John Seeling, owner of 98 Bar-B-Que in Santa Rosa Beach, agrees.

“I think barbecue is a feel-good food; it is a backyard-picnic, family-get-together food,” he said. “That is why I like it. And everybody likes barbecue – every age group, every class. It’s such a good food that everyone can relate to it.”

Seeling, who bought the restaurant with his wife Nicole in late 2006, said the key to 98 Bar-B-Que’s  pork, beef and chicken barbecue is not just in the homemade sauces or signature rub – it’s patience.

“I really believe that by taking your time, cooking the meat slow and allowing the smoke to release the nitrates that penetrate the meat – and not trying to cut corners – that your product is going to be superior to anything else,” said Seeling, who can be found in the restaurant’s open-style kitchen daily.

How Do You Barbecue?

Seeling said that barbecue fans can find success at home through a little practice in seasoning and patience with cooking.

A good cut of meat also is important. Make sure your selection is fresh, never frozen; has a good portion of marbling, or fat; and has a consistent thickness for even cooking.

Butchers often will offer assistance and cut meat especially for smoking or grilling upon request.

Beef should be the tenderest cut; although it is slightly more expensive, it will be worth it. And shoulder or butt-roast cuts are popular for pork, especially for pulled pork recipes.

Seasonings or rubs can be made at home or purchased at grocery or gourmet stores. They range from salty to spicy in taste, but should be considered only a flavor enhancer, never covering the natural taste of the smoked or grilled meat.

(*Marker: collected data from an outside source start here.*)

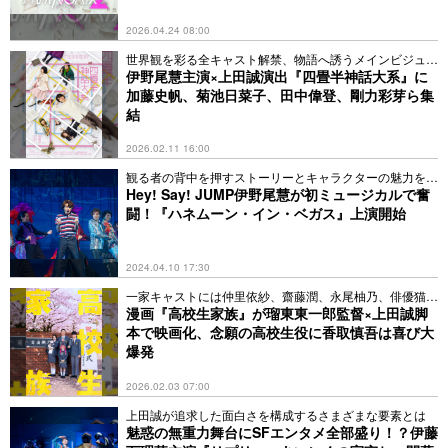
2026.04.24 08:00
世界観を彩る全キャスト解禁、物語へ誘うメインビジュア
ルも
伊野尾慧主演×上田誠演出『四畳半神話大系』に
加藤史帆、菊池日菜子、田中偉登、剛力彩芽ら集
結
2026.02.11 16:00
観る者の背中を押すストーリーとキャラクターの魅力を解
説
Hey! Say! JUMP伊野尾慧が初ミュージカルで奮
闘！『ハネムーン・イン・ベガス』上演開始
2024.04.10 17:30
一家キャストには仲里依紗、齋藤潤、永尾柚乃、俳優猫の
大福
漫画『高校生家族』が瑠東東一郎監督×上田誠脚
本で映画化、念願の高校生役に香取慎吾は喜び大
爆発
2026.02.03 07:00
上田誠が追求した面白さを構成するさまざまな要素とは
魅惑の無重力舞台にSFエンタメ全部盛り！？伊藤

Sauce should be used at the very end or after cooking to add a distinctive but complementary layer of flavor that can come from brown sugar, molasses, vinegar, mustard and/or peppers. Burn suggested sampling the meat before you add sauce.

“I think barbecue should taste great without the sauce,” he said. “The sauce should just take it to the next level.”

The final touch to a true barbecue is in the all-important side dishes.

As good as smoked ribs taste, they cannot stand alone at a picnic. Traditional sides include fresh coleslaw, creamy potato salad, and sweet and savory baked beans. Or shake up the cookout menu with roasted vegetables, potatoes au gratin or a chilled couscous salad.

And don’t forget the rolls. Seeling stressed their importance.

“I think at every barbecue, you’ve got to have some bread,” he said. “You need it to dip it in the sauce – and clean your plate with it!”